What to work on: What is needed here is an exact repetition of the records below, beginning at the line that has "34: (234, 197, 0.37)" and stopping after the line that has "39: (568, 82, 0.47)".

++++ Entries supplied

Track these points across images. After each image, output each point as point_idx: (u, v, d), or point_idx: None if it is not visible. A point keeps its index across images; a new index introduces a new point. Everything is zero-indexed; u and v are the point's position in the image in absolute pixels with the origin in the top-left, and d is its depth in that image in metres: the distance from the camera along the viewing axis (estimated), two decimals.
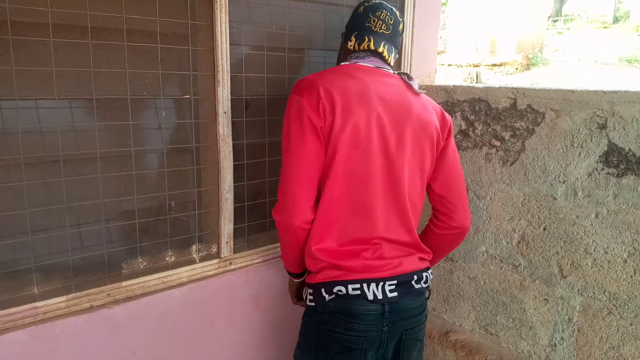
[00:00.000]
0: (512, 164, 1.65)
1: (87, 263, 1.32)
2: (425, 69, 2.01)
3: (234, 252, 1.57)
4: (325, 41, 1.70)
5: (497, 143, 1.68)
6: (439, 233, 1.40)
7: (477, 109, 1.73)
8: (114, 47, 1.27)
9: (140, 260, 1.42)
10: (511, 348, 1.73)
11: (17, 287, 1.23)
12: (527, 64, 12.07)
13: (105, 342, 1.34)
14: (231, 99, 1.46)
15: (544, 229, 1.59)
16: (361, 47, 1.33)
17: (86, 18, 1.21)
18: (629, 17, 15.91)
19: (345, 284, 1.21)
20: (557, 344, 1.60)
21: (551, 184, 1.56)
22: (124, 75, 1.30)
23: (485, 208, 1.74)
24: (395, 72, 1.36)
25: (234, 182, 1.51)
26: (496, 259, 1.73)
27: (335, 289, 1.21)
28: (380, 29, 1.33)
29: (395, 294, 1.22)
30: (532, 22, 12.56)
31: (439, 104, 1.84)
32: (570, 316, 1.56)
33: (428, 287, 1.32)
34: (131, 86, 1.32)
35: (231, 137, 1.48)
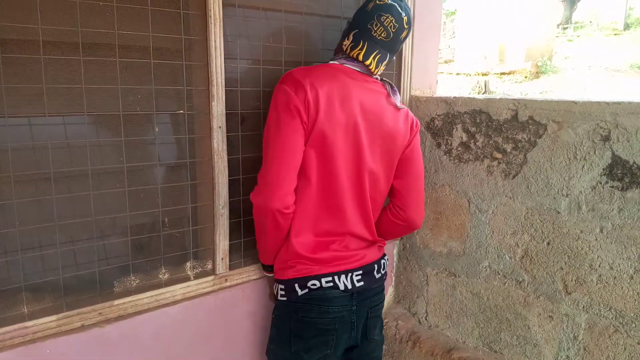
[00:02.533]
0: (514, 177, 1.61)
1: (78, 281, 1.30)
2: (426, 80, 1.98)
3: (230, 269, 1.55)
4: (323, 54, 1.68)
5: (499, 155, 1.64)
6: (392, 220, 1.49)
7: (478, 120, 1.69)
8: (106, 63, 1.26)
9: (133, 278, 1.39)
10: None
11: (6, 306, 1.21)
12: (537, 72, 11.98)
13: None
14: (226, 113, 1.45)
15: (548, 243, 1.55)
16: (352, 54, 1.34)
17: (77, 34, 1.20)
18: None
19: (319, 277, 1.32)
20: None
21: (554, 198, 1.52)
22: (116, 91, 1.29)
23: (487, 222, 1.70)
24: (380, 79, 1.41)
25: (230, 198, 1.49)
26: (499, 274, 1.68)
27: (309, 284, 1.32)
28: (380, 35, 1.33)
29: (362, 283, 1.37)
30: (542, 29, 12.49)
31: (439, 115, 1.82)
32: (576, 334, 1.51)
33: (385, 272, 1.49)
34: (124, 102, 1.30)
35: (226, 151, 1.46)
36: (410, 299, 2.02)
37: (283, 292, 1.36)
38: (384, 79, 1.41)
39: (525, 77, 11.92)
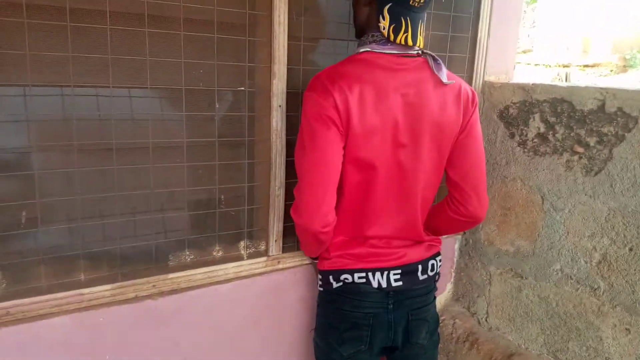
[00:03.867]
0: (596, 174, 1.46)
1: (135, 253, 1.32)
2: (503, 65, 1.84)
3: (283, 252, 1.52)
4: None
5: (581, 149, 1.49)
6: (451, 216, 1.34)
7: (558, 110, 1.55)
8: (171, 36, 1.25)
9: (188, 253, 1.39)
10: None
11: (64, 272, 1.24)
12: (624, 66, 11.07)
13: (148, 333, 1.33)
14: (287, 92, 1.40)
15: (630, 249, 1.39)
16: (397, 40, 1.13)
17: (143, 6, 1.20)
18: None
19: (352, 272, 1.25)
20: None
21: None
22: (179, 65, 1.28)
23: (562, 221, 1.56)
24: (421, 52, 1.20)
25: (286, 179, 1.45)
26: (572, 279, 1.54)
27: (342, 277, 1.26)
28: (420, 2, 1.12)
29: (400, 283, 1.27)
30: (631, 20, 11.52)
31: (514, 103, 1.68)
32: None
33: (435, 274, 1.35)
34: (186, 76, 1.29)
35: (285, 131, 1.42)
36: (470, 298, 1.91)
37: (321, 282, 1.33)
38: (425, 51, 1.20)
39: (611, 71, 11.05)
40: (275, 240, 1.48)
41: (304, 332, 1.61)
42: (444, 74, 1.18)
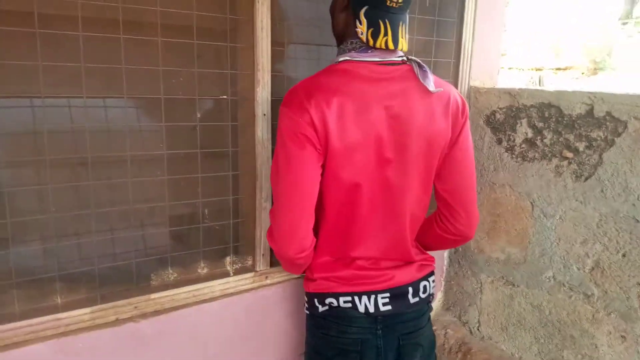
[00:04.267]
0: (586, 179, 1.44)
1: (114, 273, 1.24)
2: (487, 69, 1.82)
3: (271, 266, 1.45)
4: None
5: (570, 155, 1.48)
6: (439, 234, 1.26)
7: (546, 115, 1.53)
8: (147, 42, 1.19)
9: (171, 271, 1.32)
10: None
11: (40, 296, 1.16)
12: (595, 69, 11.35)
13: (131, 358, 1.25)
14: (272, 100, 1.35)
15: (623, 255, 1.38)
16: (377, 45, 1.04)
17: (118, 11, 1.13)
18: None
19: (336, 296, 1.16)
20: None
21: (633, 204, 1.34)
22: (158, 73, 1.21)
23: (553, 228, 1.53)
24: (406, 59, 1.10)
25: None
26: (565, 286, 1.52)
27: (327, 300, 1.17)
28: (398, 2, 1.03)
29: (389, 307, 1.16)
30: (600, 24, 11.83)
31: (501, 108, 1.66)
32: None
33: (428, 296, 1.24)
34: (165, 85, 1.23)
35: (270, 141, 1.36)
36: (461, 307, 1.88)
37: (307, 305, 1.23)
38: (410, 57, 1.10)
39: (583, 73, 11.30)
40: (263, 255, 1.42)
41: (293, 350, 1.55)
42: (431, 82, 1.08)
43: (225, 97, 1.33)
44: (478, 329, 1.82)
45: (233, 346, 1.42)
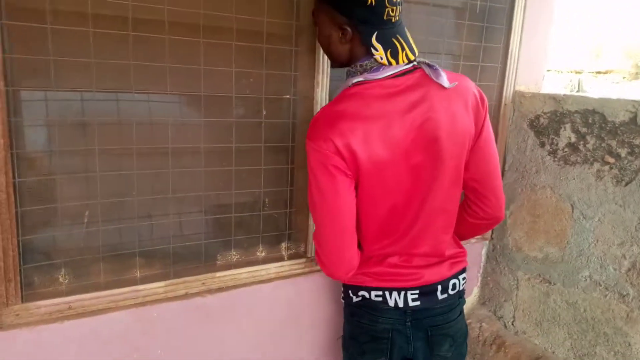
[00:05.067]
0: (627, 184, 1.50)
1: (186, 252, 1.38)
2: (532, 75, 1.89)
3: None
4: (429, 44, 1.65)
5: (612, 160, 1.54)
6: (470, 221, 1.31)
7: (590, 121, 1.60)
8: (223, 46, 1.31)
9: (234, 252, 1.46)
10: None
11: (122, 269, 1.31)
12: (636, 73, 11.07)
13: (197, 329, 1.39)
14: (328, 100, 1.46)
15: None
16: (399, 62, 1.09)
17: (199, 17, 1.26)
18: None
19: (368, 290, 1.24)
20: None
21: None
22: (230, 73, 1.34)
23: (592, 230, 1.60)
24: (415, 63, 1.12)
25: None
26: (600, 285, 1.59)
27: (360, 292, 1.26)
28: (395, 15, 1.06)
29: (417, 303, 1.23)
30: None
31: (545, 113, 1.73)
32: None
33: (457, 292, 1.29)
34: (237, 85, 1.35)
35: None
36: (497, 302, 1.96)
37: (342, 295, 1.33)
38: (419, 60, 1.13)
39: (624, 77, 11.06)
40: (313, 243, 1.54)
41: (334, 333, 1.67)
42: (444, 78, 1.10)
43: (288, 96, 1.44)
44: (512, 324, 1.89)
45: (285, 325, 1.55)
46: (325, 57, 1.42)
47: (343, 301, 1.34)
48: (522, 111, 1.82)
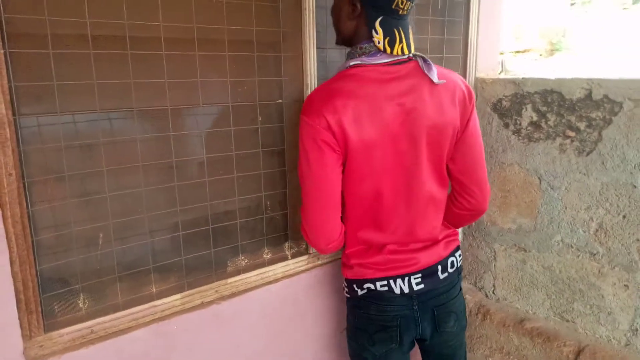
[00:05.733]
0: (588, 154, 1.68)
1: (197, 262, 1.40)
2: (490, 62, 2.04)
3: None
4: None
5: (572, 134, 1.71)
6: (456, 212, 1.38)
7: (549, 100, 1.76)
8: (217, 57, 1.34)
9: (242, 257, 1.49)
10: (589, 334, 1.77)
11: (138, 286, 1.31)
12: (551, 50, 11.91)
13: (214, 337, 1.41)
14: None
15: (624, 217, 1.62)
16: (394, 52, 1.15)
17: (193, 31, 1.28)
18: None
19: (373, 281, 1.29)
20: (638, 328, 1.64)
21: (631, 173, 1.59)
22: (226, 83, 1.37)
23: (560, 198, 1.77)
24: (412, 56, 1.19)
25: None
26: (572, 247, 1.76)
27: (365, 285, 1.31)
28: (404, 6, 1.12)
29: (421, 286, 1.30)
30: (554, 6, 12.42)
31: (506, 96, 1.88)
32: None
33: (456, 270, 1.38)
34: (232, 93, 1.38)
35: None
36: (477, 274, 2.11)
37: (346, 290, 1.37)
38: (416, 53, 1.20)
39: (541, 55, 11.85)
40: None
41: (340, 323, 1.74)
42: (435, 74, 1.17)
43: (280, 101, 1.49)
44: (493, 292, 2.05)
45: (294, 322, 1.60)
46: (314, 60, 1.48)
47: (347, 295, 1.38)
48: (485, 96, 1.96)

++++++++
++++ Entries supplied

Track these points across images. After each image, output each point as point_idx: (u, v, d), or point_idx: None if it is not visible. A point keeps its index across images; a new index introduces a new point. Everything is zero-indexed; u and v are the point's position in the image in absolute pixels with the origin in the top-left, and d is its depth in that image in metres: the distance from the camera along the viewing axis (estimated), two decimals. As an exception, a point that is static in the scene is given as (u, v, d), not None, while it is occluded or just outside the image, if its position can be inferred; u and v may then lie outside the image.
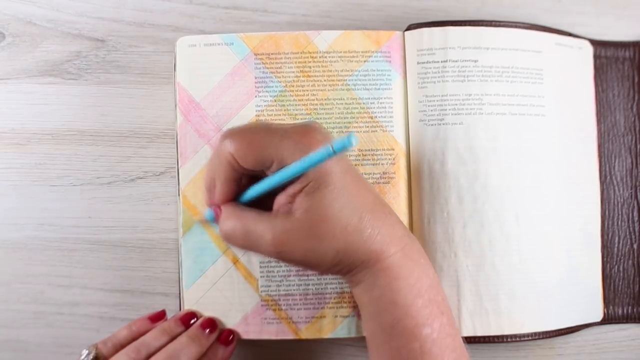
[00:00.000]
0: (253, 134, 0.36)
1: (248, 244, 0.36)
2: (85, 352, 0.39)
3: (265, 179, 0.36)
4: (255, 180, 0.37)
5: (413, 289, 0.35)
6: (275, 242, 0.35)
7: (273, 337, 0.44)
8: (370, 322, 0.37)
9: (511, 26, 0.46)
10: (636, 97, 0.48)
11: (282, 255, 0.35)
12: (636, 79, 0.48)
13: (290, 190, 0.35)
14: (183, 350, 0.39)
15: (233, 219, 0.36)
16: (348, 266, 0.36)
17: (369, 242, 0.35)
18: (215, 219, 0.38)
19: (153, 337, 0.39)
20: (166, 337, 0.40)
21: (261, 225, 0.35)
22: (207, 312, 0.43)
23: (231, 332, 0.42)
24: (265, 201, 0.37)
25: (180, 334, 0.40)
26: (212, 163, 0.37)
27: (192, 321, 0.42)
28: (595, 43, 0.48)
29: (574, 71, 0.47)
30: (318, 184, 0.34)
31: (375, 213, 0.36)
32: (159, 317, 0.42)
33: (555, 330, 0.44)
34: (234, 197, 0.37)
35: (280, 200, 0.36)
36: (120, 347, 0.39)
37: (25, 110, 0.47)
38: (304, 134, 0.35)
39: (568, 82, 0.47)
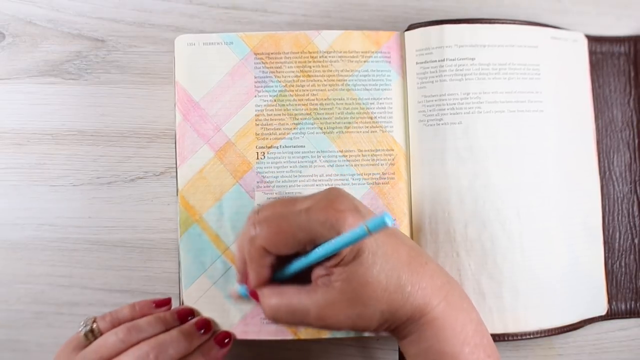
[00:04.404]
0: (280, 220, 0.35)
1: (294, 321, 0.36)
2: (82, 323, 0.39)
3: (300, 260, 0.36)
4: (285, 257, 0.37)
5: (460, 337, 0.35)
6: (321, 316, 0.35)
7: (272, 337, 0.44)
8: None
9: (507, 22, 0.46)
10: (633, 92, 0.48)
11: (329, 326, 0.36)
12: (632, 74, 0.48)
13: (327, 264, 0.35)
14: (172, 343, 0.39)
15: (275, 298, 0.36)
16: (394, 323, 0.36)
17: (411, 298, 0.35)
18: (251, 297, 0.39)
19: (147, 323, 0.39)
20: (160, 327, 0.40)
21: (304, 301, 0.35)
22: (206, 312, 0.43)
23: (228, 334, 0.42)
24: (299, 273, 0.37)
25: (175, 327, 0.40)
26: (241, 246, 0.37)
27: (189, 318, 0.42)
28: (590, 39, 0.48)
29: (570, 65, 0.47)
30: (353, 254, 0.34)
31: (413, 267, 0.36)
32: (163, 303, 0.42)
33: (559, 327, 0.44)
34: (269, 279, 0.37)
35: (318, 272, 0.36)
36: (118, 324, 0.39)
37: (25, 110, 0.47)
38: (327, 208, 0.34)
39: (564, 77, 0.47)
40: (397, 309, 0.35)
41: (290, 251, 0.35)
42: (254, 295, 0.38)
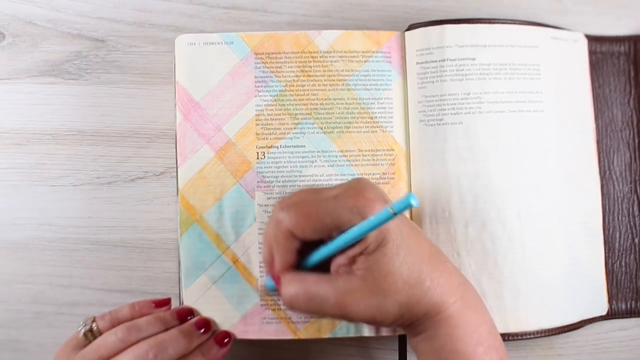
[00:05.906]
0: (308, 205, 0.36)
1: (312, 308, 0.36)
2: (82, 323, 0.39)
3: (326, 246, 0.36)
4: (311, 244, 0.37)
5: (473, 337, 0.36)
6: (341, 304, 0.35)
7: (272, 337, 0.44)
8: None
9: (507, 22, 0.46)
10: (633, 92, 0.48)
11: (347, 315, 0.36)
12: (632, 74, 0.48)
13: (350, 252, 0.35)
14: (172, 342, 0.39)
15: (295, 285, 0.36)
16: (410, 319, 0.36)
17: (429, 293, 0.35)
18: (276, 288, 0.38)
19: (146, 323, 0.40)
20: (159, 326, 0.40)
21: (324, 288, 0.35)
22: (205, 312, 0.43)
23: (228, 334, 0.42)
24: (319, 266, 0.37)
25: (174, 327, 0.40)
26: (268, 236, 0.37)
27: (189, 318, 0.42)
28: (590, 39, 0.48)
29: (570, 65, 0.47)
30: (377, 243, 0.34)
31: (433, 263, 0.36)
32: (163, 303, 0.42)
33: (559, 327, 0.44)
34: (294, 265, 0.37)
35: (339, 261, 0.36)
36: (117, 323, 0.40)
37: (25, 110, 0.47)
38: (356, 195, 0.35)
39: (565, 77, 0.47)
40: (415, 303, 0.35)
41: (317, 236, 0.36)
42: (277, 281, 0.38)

++++++++

Answer to the problem:
34: (234, 197, 0.37)
35: (280, 200, 0.36)
36: (120, 347, 0.39)
37: (25, 110, 0.47)
38: (304, 134, 0.35)
39: (568, 82, 0.47)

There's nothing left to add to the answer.